Daniel Constantin, président de Gammes qui compte entre 1 200 et 1 300 salariés, est celui qui met tout cela en œuvre. L’homme n’est pas un inconnu puisqu’il est l’ancien préfet de l’Hérault et une figure du frêchisme depuis désavouée par les héritiers de Georges Frêche. Le 7 septembre 2015, Constantin est aux côté de Pierre de Bousquet de Florian, alors préfet de région, et Philippe Saurel, maire de Montpellier. Les trois compères célèbrent l’ouverture prochaine « d’un nouveau centre d’accueil des demandeurs d’asile dans le quartier Mermoz » (Midi Libre – 09/09/15). « Nous avons trois mois pour ouvrir les anciens locaux d’un bâtiment de l’Équipement aux familles de migrants », explique-t-il alors. Cette action rentre dans le cadre de la politique de François Hollande d’accueillir 24 000 réfugiés. Début 2015, la région comptait 800 demandeurs d’asile, un chiffre qui « pourrait monter à 1 100 d’ici la fin de l’année », (Midi Libre – 04/10/15).

Deux semaines après la mise en place du PAADA, les grévistes pointent du doigt l’écart qu’il y a entre les beaux projets de Constantin et de ses directeurs et la réalité quotidienne pour les travailleurs sociaux. « Nous sommes déjà une structure avec une activité conséquente et on rajoute une activité sur un lieu conséquent », résume Mathieu, assistant social. La réalité est alors plus précaire pour ces salariés : « Pendant quinze jours, on a privilégié le PAADA au détriment de notre service d’accueil pour soutenir les collègues. Il y a une intensité du travail, on ne prend pas nos pauses. Et, à force, on se demande si on fait bien notre travail.

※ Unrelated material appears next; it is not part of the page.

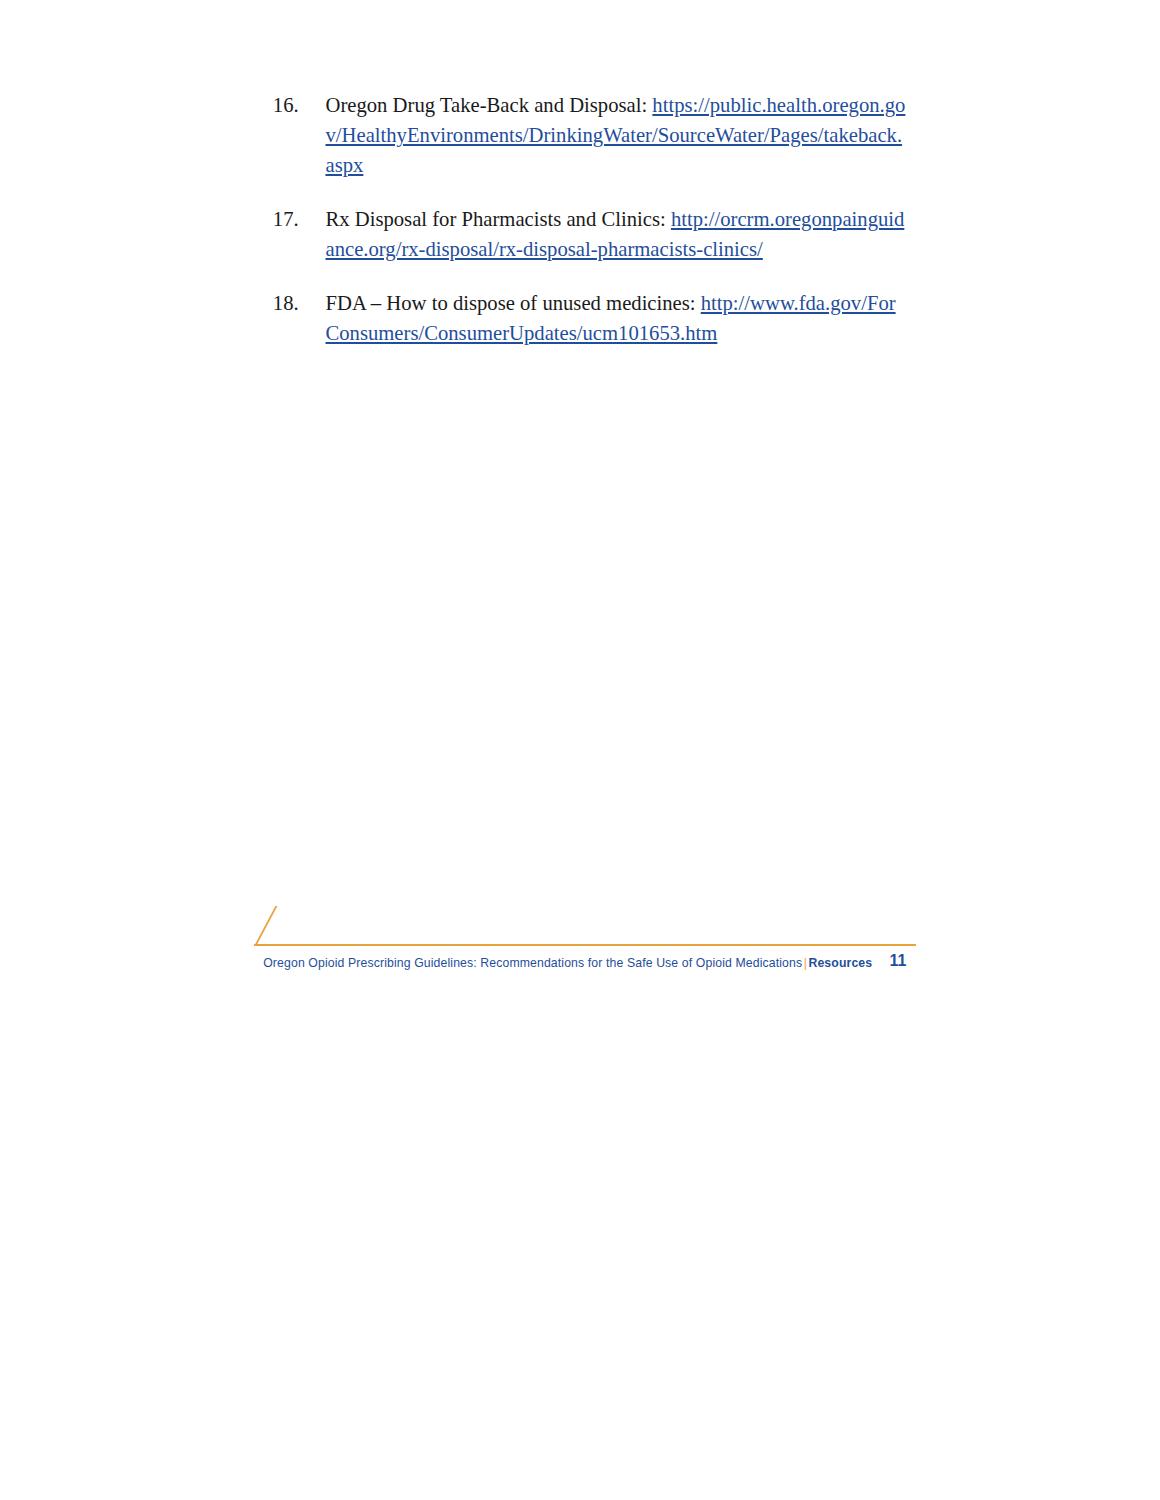16. Oregon Drug Take-Back and Disposal: https://public.health.oregon.gov/HealthyEnvironments/DrinkingWater/SourceWater/Pages/takeback.aspx
17. Rx Disposal for Pharmacists and Clinics: http://orcrm.oregonpainguidance.org/rx-disposal/rx-disposal-pharmacists-clinics/
18. FDA – How to dispose of unused medicines: http://www.fda.gov/ForConsumers/ConsumerUpdates/ucm101653.htm
Oregon Opioid Prescribing Guidelines: Recommendations for the Safe Use of Opioid Medications|Resources
11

On ne le sait même pas. » Pourtant, les salariés ont alerté : « Nous avons prévenu le CHSCT (Comité d’hygiène, de sécurité et des conditions de travail, ndlr) et alerté le chef de service et comme seule réponse nous avons eu droit à : “on va faire un point au bout d’un mois.“ »

Précarisation

Les conditions de travail se sont donc considérablement détériorées pour les personnels. Une psychologue qui a quinze ans d’expérience explique même : « Je n’ai pas de bureau donc je change tout le temps d’espace de travail ! » Et cette nomade de la psychologie d’urgence d’analyser le secteur du travail social : « Ça a toujours été de demander aux thumb_IMG_8404_1024équipes de faire l’éponge. Beaucoup de personnes sont parties et ont été renouvelées par des gens engagés. » Mais elle ne cachent pas que le quotidien se dégrade : « On en arrive à travailler comme des entreprises, c’est-à-dire à flux tendu alors qu’il n’y a pas d’augmentation des subventions. » Sa collègue qui s’est reconvertie dans le social conclut d’une formule résumant la situation : « c’est de la précarisation sur la précarité ! »

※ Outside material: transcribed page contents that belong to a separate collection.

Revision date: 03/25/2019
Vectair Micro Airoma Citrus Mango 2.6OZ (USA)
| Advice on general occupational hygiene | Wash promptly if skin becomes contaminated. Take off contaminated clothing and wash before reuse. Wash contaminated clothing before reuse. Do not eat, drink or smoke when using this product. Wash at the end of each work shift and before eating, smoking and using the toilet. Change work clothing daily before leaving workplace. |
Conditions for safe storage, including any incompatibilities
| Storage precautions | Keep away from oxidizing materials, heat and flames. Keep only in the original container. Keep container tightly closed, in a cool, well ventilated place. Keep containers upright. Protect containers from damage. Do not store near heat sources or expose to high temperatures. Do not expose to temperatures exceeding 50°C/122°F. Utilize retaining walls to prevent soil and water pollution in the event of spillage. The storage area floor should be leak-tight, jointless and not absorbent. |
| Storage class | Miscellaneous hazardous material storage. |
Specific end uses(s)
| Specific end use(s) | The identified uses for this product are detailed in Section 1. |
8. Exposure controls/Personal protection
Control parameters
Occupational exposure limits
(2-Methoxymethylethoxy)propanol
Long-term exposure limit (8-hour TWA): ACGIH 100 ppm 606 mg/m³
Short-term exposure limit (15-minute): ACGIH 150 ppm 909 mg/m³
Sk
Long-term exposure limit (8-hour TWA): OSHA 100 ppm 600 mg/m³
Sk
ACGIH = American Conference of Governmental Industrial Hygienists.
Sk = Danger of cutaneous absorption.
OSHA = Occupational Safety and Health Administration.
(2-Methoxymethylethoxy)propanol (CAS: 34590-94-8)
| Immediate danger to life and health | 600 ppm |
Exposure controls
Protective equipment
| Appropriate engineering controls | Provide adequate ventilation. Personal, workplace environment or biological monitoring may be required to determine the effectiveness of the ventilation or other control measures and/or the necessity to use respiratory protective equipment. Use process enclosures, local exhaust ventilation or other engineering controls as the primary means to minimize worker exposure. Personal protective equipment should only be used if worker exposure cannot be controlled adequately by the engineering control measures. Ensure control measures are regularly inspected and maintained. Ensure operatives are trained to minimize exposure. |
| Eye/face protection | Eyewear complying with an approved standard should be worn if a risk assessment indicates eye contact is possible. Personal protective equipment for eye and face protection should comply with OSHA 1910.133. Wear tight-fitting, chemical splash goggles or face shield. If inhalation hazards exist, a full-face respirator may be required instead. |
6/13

Une délégation constituée de représentants du personnel a depuis été reçue par la direction de l’association Issue. Les revendications sont simples : des locaux adaptés et des personnels supplémentaires qualifiés. Le PAADA a été mis en place « sans concertation des personnels », assure la CGT. En deux semaines, les neuf travailleurs sociaux ont reçu 1 230 personnes. Après une journée de négociation, la direction a fait savoir aux salariés qu’elle se rendra disponible « pour étudier avec les équipes des possibilités d’accueil plus satisfaisantes », explique le syndicat. Mais aucun nouveau local n’est envisagé. En attendant, les salariés ont repris le travail en espérant fortement une montée en Gammes de leurs conditions de travail.

* Gammes regroupe plusieurs associations dans différents secteurs (aide à domicile, hébergement, insertion, développement social). Les grévistes font partie de l’association Issue.